Generally, I think most of the songs added really work - "Fun" and "Firework" were both enjoyable additions, as were "Rolling in the Deep" and a song by P!nk whose name escapes me at this point. (Excellent musical work throughout by Justin Levine.) I've read in the chat rooms that some take issue with the fact that the audience sometimes laughs when they hear a sing they recognize. Many times it is meant to be funny. But it seems some have forgotten - or weren't even alive yet when the film came out, the film audience laughed in just the same way. I know I did. And when Mamma Mia! was a new thing, the audience reacted in the same way. But I don't think people are laughing at the show necessarily, but rather at the unexpected delight of "naming that tune" and/or laughing at the clever fit of the lyrics to the situation (most of the time).
Also, I think the book (by John Logan) needs some tightening - the show runs longer than the film, but for the most part, I like the changes, particularly the Duke storyline (except, of course, what I mentioned above). It is more serious and appropriate to today's climate. I'm of the camp that believes a too strict adherence to a the movie in a film-to-stage adaptation is not a good thing. I think, for the most part, the beloved aspects of the film are there, but it also makes changes that capitalize on what a live stage performance can bring to the table.
|Everybody Can Can Can!|
Alex Timbers' direction is slick and mostly well-paced, and again, I think he's really found a good balance between honoring the film and creating something new. It is a massive production and he handles it deftly. You'd never know this was only a 4th preview. And frankly, Ms. Tayeh's choreography is among the best I've seen in years. No two numbers look the same, and the variety of styles she employs are jaw-dropping; still, the choreography feels very cohesive. The Tony is hers to lose, no matter what season the show makes it to New York. Design-wise, the show is absolutely breathtaking. The set, when you enter the house, is even more impressive live than the picture they released. Derek McLane's work is just as stunning and detailed throughout the show, and Justin Townsend's alternately colorfully vibrant and darkly moody lighting adds to the spectacle. And Catherine Zuber's costumes are absolutely stunning. You get more than your money's worth here!

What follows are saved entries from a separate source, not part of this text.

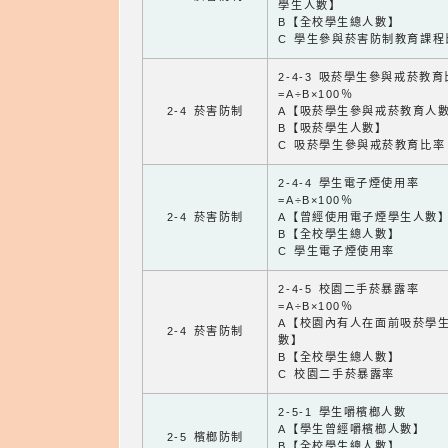
學生人數】
B【全校學生總人數】
C 學生參與菸害防制教育課程
2-4-3 吸菸學生參與戒菸教
=A÷B×100％
2-4 菸害防制
A【吸菸學生參與戒菸教育人
B【吸菸學生人數】
C 吸菸學生參與戒菸教育比率
2-4-4 學生電子煙使用率
=A÷B×100％
2-4 菸害防制
A【曾經使用電子煙學生人數
B【全校學生總人數】
C 學生電子煙使用率
2-4-5 校園二手菸暴露率
=A÷B×100％
A【校園內有人在面前吸菸學
2-4 菸害防制
數】
B【全校學生總人數】
C 校園二手菸暴露率
2-5-1 學生嚼檳榔人數
A【學生曾經嚼檳榔人數】
2-5 檳榔防制
B【全校學生總人數】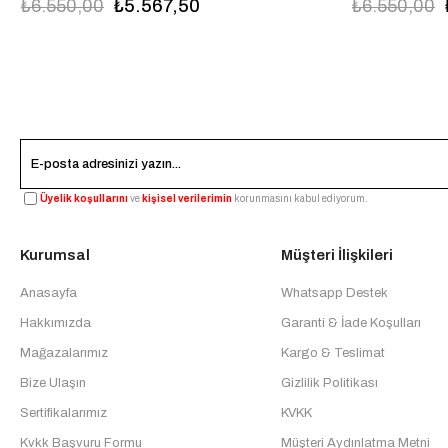
₺6.550,00
₺5.567,50
₺6.550,00
Üyelik koşullarını
ve
kişisel verilerimin
korunmasını kabul ediyorum.
Kurumsal
Müşteri İlişkileri
Anasayfa
Whatsapp Destek
Hakkımızda
Garanti & İade Koşulları
Mağazalarımız
Kargo & Teslimat
Bize Ulaşın
Gizlilik Politikası
Sertifikalarımız
KVKK
Kvkk Başvuru Formu
Müşteri Aydınlatma Metni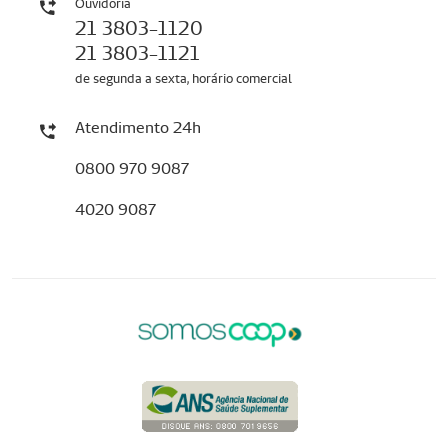
Ouvidoria
21 3803-1120
21 3803-1121
de segunda a sexta, horário comercial
Atendimento 24h
0800 970 9087
4020 9087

The entire company is top notch, including a first-rate, triple-threat ensemble. Not only can they act and sing, they are unbelievably skilled dancers. Particularly of note is the "Roxanne" tango and the mega-number that slips into Britney Spears' "Toxic" (there is no song or scene list in the Playbill). And a special shout out to the "Lady Marmalade" quartet (Robyn Hurder, Jacqueline B. Arnold, Holly James and Jeigh Magjus) who are the personification of "fierce."

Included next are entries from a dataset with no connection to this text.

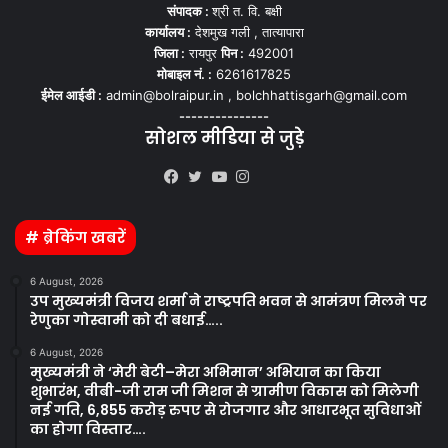
संपादक :
श्री त. वि. बक्षी
कार्यालय :
देशमुख गली , तात्यापारा
जिला :
रायपुर
पिन :
492001
मोबाइल नं. :
6261617825
ईमेल आईडी :
admin@bolraipur.in , bolchhattisgarh@gmail.com
---------------
सोशल मीडिया से जुड़े
Kooapp
Facebook
Twitter
YouTube
Instagram
# ब्रेकिंग खबरें
6 August, 2026
उप मुख्यमंत्री विजय शर्मा ने राष्ट्रपति भवन से आमंत्रण मिलने पर
रेणुका गोस्वामी को दी बधाई…..
6 August, 2026
मुख्यमंत्री ने ‘मेरी बेटी–मेरा अभिमान’ अभियान का किया
शुभारंभ, वीबी-जी राम जी मिशन से ग्रामीण विकास को मिलेगी
नई गति, 6,855 करोड़ रुपए से रोजगार और आधारभूत सुविधाओं
का होगा विस्तार….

Supporting actors Sahr Ngaujah (as Toulouse-Lautrec) and Ricky Rojas (as Santiago, the Argentinian) are delightfully quirky, and add something great to every scene they are in. The principals are all excellent - and I can only imagine how much more impressive they will be when they have had even more time with the material. The score is gloriously sung by all involved. I am already looking forward to seeing the show on Broadway when their performances are fully prepared and sussed out. Suffice it to say that Mr. Tveit, Ms. Olivo, Mr. Mutu and Mr. Burstein are in top form and well on their way to really great things.

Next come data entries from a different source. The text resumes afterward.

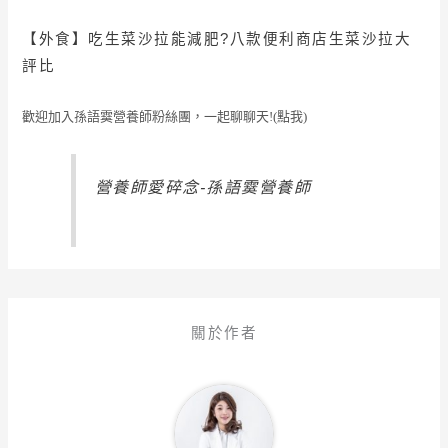
【外食】
吃生菜沙拉能減肥?八款便利商店生菜沙拉大
評比
歡迎加入孫語霙營養師粉絲團，一起聊聊天!(點我)
營養師愛碎念-孫語霙營養師
關於作者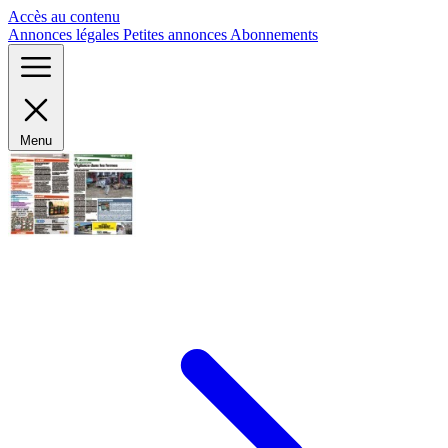
Panneau de gestion des cookies
Accès au contenu
Annonces légales
Petites annonces
Abonnements
Menu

Finally, I was really tickled by all of the fun Broadway Easter eggs. Some are obvious - nods to Cabaret abound. Others are cleverly "insider" - like the choreographic tribute to the audition sequence from A Chorus Line. And you really have to know your Broadway stuff to catch the Great Comet thing...
I've heard that the plan is for the show to come into New York this time next year. They are really close as it is. I hope they keep working on it in the direction they are headed. I know I'll be there.